Ultimately, I found the yacht we'd eventually use by visiting the marina down near the World Trade Center. This particular yacht had been launched only a week or so earlier and was in transit from the manufacturer in Miami to the owner in Connecticut. I met the captain, got put in touch with the owner and shortly, we had a deal. Bear in mind that even though the owner drove a reasonably hard bargain regarding how much we'd pay to rent his yacht, he was not doing it for the money. I don't remember what we paid, but it was actually less than someone chartering it for the same period would have paid. He mostly just thought it would be neat to have a movie shot on his yacht.
Anyway, we're out tooling around NY Harbor on our first day of filming on the yacht. The crew is extremely conscious of the fact that this is a brand new yacht and it's full of fabulously expensive furnishings and everyone is taking great care to make sure nothing is damaged. We've got protective coverings on most things that could be damaged and we've actually removed a lot of items that would be difficult to protect. However, in the salon, there's this custom made table. It's a huge slab of Italian crystal on a granite pedestal...and it's bolted down with a heavy rod that goes all the way down to the keel...three decks below. That sucker ain't going anywhere. So we wrapped the thing in multiple layers of furniture pads and put a police tape barrier around it and announce that it is off limits to everyone except the camera department who will be permitted to keep camera cases under it. (Camera departments are used to dealing with very expensive, very delicate peices of equipment, so you kind of figure they're a safe bet to know how to be careful around other stuff.)

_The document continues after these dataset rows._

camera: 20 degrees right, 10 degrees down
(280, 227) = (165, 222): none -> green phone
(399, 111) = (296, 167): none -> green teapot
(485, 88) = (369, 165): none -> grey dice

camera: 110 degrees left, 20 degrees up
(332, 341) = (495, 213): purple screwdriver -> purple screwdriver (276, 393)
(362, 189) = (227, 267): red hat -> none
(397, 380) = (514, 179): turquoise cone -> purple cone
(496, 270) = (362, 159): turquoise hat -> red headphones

So, it's the middle of the first day of shooting on this yacht and I'm up on the top deck staying out of the way and the Captain comes up to me and announces that someone has broken the table. I go flying down there to see what's happened and he's right on my heels and when I get there...nothing wrong with the table. Ha Ha...very funny. In his defense, he knew how paranoid I had been about the table and you can't blame a guy for pushing a button that's so deperately crying to be pushed.
Cut to a few days later. We're on our last day of shooting on the yacht. Everything has been going swimmingly. On this particular day, the yacht's owner and his family are along for the ride so they can watch some of the filming. His kid's are hanging around on set and I'm back on the upper deck schmoozing with him and his wife when the Captain makes another appearance. He takes me aside and tells me, "They broke the table". "Fine", I say, "go ahead and play the same joke with the owner aboard." "No, really," he says. "The director and one of the stars sat on it and it's broken into three really big peices." Long story short, the owner didn't freak. We had insurance; he had insurance; the table got custom made once; we'd get it custom made again.

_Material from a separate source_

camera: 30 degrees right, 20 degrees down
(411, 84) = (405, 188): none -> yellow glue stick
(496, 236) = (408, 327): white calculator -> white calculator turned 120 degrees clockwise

Now if you slavishly check my credits, you'll note that IMDB doesn't list me on this movie. The movie was scheduled to shoot for 6 weeks in NY and then to get finished in a studio in L.A. So, I got 8 weeks of work prepping the movie and then 6 weeks of work during the NY shoot. And then on the last night of NY shooting, the director found out from his agent that the producers planned to replace him when they got back to L.A. Needless to say, that night's shoot got wrapped early. And then when they showed the new director what had been shot so far, he said he couldn't use any of it. They ended up tossing all of the NY footage and rewriting the script so they could shoot the whole thing from scratch in L.A.
In hindsight, they didn't make a mistake by tossing the NY footage, but they really should have just stopped there. The movie they eventually made is also a stinker.